Police Constable Jim Day from the Economic Crime Unit (ECU) met with Lyn, led the investigation and signposted her to the Constabulary’s Peer Support Group.

The support group, set up by the ECU’s PC Jim Day and Cali Wilkinson, aims was to provide a safe and confidential space, where people who have experienced romance fraud can open speak with other individuals who have undergone a similar experience. During the meeting, the victims could decide whether or not they wish to turn their camera function on, and also could just sit and listen to others talk about their journey.

Alongside the emotional support Lyn was provided, PC Day went to Lyn’s bank and brought forward a fraud case. It was found that the bank had missed several opportunities to step in and prevent the transferring of further funds.

While enquiries in relation to identifying the suspect remain ongoing, Lyn’s life has taken a more positive turn and has since found a more local, and genuine, partner as well as being successfully refunded the money that had been unwittingly transferred to the scammers.

Cheshire Police Constable Jim Day, who helped lead the investigation said: "Previous relationships and experiences can shape one's expectations, trust issues, communication styles, and attachment patterns.

"However, that make us susceptible to someone promising love. It’s tempting to ignore doubts and see what we want to see being the promises of a relationship, this cognitive process is known as “betrayal blindness”.

“Romance fraudsters prey on and exploit the insecurities, gaining trust over prolonged periods of time before money is transferred either in the form of gifts or through a request for help.

"With fraud accounting for 41 per cent of all recorded crime nationally, this achievement highlights the significant financial impact that fraud has on people within our communities in Cheshire and the responsibility that lies with all officers to ensure safeguarding and appropriate advice and referrals are made available to all victims of financial crime.

"We have been very lucky in that we have managed to secure a refund for Lyn; every penny we are able to successfully recover in these investigations is a huge step forward in showing scammers that this kind of behaviour will not be tolerated."

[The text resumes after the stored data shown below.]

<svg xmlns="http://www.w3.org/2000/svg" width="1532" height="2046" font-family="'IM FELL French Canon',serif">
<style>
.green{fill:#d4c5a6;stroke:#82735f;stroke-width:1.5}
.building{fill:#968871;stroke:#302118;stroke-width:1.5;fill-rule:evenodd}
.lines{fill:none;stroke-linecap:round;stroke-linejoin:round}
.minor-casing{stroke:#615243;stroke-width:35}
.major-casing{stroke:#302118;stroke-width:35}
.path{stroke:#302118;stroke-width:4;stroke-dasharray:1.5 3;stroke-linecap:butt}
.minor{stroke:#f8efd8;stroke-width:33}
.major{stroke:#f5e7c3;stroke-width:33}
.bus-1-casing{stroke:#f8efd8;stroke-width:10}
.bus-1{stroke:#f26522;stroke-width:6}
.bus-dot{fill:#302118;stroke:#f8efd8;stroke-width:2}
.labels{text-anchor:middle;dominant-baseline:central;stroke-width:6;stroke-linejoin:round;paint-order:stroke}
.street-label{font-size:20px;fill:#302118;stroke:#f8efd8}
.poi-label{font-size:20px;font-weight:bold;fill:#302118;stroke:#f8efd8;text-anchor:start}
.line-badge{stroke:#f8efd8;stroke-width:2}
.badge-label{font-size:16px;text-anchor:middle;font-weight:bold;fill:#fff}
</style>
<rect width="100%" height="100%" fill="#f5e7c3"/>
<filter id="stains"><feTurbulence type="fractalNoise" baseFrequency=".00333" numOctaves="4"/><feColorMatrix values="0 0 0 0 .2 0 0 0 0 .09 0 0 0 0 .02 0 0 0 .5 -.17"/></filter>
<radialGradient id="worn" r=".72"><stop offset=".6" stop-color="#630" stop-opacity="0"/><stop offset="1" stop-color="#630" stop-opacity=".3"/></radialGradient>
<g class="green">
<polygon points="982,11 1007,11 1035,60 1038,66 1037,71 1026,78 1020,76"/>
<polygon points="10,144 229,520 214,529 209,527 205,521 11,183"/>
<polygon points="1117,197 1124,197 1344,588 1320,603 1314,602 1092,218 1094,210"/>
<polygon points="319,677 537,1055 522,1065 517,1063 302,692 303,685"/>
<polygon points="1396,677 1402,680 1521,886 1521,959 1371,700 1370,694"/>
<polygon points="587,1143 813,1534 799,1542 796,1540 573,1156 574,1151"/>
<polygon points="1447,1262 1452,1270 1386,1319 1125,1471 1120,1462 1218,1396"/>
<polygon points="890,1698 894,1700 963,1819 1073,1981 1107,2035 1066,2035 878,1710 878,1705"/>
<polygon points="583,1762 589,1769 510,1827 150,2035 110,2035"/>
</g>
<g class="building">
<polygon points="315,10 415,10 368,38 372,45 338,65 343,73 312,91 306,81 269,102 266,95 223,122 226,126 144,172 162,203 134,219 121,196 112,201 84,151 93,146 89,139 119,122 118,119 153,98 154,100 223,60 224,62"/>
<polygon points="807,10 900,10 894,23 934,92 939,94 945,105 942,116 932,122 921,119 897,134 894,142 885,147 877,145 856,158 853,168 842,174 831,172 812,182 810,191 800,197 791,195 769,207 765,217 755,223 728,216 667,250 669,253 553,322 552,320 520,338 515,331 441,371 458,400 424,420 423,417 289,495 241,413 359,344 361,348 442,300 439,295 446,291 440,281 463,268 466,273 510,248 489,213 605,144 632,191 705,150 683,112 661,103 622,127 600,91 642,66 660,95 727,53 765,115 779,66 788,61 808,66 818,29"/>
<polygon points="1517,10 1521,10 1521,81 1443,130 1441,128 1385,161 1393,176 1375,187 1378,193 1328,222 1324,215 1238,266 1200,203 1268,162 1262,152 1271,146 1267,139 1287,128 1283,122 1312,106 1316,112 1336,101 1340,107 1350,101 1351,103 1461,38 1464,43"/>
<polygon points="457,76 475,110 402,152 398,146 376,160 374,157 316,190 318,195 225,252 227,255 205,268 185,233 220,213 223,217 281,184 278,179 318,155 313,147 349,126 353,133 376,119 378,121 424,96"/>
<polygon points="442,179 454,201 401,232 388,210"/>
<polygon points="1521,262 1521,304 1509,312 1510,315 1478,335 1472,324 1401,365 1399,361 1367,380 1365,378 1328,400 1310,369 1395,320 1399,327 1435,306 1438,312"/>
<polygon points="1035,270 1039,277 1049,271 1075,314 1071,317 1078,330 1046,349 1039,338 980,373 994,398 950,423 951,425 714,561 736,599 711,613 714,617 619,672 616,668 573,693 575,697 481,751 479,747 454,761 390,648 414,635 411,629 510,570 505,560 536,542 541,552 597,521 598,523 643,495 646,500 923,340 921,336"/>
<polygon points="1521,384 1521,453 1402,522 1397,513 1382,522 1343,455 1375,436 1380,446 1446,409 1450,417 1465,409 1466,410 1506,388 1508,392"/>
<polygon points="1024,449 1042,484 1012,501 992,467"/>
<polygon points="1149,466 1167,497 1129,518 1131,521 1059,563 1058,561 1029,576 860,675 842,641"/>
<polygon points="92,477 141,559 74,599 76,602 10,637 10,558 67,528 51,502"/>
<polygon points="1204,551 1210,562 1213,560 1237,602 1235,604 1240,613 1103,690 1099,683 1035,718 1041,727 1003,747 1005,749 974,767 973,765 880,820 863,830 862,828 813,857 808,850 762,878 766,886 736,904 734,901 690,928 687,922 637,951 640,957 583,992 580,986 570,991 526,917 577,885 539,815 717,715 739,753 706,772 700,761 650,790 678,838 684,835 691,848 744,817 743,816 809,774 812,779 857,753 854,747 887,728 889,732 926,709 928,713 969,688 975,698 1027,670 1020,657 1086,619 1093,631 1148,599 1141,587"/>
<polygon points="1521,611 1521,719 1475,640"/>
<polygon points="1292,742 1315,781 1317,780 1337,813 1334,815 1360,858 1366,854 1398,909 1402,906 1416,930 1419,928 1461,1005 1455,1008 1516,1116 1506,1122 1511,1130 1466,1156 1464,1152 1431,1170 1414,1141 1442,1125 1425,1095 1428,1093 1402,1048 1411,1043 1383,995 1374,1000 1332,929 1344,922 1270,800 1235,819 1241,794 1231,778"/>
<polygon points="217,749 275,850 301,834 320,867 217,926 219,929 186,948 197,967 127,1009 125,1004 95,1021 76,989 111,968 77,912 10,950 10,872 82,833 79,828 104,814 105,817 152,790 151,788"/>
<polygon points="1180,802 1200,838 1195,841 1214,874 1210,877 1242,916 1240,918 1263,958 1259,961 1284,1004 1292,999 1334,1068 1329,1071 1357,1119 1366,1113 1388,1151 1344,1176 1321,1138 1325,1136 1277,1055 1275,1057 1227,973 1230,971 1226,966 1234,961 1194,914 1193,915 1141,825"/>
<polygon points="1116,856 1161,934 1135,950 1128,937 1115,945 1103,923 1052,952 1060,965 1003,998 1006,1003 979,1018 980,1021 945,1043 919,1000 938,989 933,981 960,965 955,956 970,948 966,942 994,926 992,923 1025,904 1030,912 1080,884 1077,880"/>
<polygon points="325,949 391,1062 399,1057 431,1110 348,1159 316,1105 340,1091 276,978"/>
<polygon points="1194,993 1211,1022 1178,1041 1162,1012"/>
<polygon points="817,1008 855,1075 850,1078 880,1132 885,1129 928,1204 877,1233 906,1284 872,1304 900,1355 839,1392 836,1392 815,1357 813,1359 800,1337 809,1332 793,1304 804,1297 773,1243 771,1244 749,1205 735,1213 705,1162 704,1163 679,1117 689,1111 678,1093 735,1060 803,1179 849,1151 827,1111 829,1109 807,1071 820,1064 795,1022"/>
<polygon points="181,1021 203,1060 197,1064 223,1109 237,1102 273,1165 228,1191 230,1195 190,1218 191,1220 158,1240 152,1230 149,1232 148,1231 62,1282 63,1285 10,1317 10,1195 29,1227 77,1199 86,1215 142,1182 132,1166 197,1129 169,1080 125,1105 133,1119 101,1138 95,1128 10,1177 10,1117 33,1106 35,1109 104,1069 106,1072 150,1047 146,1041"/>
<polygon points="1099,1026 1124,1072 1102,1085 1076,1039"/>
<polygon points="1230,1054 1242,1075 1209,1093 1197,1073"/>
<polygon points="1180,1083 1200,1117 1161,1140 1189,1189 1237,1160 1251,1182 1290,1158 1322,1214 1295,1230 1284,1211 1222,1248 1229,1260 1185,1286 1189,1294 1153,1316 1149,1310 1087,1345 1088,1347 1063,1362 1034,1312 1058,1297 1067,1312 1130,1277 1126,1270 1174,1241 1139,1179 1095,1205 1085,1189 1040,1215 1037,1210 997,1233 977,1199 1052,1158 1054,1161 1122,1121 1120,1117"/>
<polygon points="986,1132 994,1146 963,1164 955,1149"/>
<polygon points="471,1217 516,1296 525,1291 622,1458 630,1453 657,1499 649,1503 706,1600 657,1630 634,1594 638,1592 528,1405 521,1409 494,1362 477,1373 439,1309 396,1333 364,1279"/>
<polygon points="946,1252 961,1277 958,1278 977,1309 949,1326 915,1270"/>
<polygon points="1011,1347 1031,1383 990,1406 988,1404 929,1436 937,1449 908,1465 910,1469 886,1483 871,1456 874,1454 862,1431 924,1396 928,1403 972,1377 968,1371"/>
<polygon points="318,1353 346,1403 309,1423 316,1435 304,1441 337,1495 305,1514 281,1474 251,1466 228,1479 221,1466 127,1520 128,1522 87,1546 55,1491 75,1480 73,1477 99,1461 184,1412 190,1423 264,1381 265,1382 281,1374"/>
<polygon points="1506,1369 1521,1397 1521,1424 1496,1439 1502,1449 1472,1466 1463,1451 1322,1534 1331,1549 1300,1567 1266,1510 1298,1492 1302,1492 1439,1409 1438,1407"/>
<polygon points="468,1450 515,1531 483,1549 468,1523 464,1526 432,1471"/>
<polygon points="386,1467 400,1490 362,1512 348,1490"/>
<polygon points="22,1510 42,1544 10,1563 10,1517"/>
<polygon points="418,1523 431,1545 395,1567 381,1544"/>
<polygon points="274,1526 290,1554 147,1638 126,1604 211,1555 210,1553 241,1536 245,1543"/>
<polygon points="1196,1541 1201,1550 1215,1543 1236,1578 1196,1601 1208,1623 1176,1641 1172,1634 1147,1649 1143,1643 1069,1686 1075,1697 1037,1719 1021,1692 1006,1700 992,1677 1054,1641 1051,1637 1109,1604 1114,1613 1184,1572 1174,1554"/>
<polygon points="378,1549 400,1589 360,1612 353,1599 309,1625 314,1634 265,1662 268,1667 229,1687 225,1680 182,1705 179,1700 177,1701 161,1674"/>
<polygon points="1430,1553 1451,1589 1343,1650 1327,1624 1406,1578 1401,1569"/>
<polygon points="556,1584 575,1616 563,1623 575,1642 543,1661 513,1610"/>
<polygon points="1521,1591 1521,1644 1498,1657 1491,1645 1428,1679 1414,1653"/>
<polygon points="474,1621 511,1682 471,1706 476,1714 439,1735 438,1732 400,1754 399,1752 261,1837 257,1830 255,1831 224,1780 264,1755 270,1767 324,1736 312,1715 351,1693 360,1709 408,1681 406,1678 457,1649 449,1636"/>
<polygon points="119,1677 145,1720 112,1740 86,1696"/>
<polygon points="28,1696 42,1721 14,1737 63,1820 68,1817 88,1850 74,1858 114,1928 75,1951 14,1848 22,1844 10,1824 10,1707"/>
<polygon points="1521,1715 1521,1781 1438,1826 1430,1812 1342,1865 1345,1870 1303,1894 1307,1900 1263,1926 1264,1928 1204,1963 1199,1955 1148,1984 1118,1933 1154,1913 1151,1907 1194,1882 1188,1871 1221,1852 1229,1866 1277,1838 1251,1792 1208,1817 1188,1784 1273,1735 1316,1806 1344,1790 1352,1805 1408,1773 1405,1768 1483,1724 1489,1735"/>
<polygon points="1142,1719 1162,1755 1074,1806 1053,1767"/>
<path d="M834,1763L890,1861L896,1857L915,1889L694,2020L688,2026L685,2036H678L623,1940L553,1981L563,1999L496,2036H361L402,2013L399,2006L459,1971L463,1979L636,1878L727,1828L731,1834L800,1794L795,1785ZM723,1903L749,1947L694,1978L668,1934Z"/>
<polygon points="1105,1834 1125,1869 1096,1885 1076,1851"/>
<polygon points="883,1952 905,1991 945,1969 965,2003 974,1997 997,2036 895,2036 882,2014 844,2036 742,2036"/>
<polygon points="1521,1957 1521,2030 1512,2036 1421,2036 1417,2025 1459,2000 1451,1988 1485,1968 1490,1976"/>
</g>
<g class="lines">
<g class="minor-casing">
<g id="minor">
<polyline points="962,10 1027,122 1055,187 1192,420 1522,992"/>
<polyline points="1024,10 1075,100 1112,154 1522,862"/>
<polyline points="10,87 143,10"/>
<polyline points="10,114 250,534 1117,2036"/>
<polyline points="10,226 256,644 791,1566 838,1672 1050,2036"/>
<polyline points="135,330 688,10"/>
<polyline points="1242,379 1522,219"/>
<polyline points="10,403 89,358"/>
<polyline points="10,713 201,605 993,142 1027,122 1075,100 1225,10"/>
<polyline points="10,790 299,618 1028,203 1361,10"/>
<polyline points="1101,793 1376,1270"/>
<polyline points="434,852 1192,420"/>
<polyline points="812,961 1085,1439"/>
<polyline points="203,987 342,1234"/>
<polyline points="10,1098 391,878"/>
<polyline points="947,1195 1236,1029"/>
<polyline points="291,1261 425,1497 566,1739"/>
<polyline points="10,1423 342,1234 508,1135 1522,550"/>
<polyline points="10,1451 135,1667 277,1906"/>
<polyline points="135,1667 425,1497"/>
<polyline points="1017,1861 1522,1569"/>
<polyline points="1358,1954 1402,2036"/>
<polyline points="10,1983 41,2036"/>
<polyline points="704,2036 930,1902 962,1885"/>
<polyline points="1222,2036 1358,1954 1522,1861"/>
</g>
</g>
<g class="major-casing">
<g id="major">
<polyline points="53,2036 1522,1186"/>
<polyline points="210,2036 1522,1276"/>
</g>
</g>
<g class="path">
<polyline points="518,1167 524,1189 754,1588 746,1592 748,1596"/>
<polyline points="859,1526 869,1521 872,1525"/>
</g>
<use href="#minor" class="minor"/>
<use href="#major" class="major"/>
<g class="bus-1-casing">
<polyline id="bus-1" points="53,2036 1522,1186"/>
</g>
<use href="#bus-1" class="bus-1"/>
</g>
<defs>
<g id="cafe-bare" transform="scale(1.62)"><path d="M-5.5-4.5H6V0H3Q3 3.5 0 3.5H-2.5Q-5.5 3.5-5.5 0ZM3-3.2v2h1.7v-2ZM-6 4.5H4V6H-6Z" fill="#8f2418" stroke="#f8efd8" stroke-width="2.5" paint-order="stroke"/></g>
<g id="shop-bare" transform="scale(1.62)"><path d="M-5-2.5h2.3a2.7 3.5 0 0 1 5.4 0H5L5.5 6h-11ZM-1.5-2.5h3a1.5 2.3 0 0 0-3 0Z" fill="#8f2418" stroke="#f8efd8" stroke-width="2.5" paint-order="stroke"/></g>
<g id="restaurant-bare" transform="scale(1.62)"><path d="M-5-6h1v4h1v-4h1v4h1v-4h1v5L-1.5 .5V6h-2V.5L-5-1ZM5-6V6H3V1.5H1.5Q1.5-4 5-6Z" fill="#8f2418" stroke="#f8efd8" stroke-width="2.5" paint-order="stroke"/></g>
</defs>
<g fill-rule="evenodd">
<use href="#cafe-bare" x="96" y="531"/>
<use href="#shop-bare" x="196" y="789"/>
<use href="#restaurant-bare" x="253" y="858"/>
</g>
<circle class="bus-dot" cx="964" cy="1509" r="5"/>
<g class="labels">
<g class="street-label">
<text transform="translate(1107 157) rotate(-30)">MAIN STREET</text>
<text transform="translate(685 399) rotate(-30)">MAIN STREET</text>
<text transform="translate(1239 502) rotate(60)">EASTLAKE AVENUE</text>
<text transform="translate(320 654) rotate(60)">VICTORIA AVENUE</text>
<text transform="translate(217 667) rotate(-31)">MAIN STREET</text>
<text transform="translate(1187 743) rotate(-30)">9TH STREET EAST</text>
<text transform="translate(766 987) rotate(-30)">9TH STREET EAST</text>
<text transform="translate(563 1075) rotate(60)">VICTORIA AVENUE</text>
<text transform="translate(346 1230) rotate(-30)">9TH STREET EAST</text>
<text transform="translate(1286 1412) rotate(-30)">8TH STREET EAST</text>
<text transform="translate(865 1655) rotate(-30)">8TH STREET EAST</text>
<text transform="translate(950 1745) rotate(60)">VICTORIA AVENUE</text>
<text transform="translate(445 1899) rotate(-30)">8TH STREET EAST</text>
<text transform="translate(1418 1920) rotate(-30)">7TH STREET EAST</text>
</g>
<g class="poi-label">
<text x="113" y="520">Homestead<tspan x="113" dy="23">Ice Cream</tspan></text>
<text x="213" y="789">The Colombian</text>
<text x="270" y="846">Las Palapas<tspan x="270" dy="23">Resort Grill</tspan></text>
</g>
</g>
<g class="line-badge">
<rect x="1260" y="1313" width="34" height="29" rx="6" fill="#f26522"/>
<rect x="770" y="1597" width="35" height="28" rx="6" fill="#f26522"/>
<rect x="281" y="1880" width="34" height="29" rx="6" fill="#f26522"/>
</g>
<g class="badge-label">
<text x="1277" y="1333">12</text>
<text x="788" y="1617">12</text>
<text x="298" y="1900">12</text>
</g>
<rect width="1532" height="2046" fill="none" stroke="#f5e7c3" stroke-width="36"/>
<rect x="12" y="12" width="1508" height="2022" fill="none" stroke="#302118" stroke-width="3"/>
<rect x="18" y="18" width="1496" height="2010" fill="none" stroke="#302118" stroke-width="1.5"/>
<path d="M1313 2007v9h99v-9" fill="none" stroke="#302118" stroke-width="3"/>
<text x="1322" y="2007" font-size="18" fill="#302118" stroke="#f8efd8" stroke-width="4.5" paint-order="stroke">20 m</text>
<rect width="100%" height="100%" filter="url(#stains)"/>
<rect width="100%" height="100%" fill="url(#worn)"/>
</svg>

Safety tips to help prevent romance fraud:

  • Don't rush into an online relationship – get to know the person, not the profile. Ask plenty of questions.
  • Analyse their profile – confirm the person's identity. Check the person is genuine by putting their name, profile pictures or any repeatedly used phrases and the term 'dating scam' into your search engine.
  • Never send money or share your bank details with someone you've only met online, no matter what reason they give or how long you've been speaking to them.
  • Stay on the dating site messenger service - don't use email, phone, social media or other messaging apps until you're confident the person is who they say they are.
  • Most importantly talk to your friends and family  - be wary of anyone who tells you not to tell others about them.

If you think you have been a victim of fraud, contact your bank immediately and report it to Action Fraud by calling 0300 123 2040.